Work required ::
Reproduce every line of text in the listing below, keeping each line unchanged and in its original order. Leave the pictures out of your answer.

Task input ::
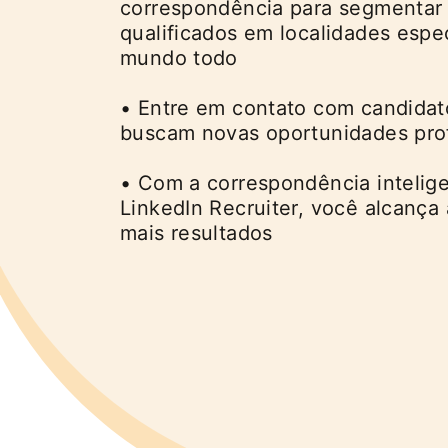
correspondência para segmentar 
qualificados em localidades espec
mundo todo
• Entre em contato com candidat
buscam novas oportunidades prof
• Com a correspondência intelig
LinkedIn Recruiter, você alcança
mais resultados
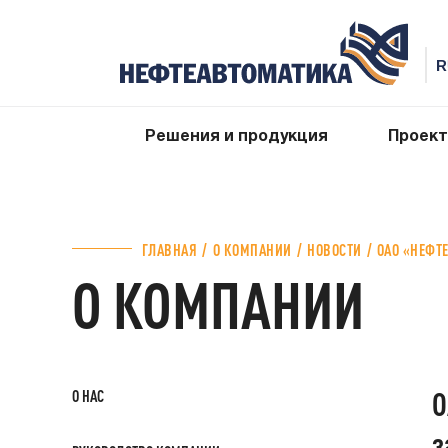
Решения и продукция
Проек
ГЛАВНАЯ
О КОМПАНИИ
НОВОСТИ
ОАО «НЕФТ
О КОМПАНИИ
О
О НАС
з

Solution to this problem ::
correspondência para segmentar 
qualificados em localidades espec
mundo todo
• Entre em contato com candidat
buscam novas oportunidades prof
• Com a correspondência intelig
LinkedIn Recruiter, você alcança
mais resultados
Решения и продукция
Проек
ГЛАВНАЯ
О КОМПАНИИ
НОВОСТИ
ОАО «НЕФТ
О КОМПАНИИ
О
О НАС
з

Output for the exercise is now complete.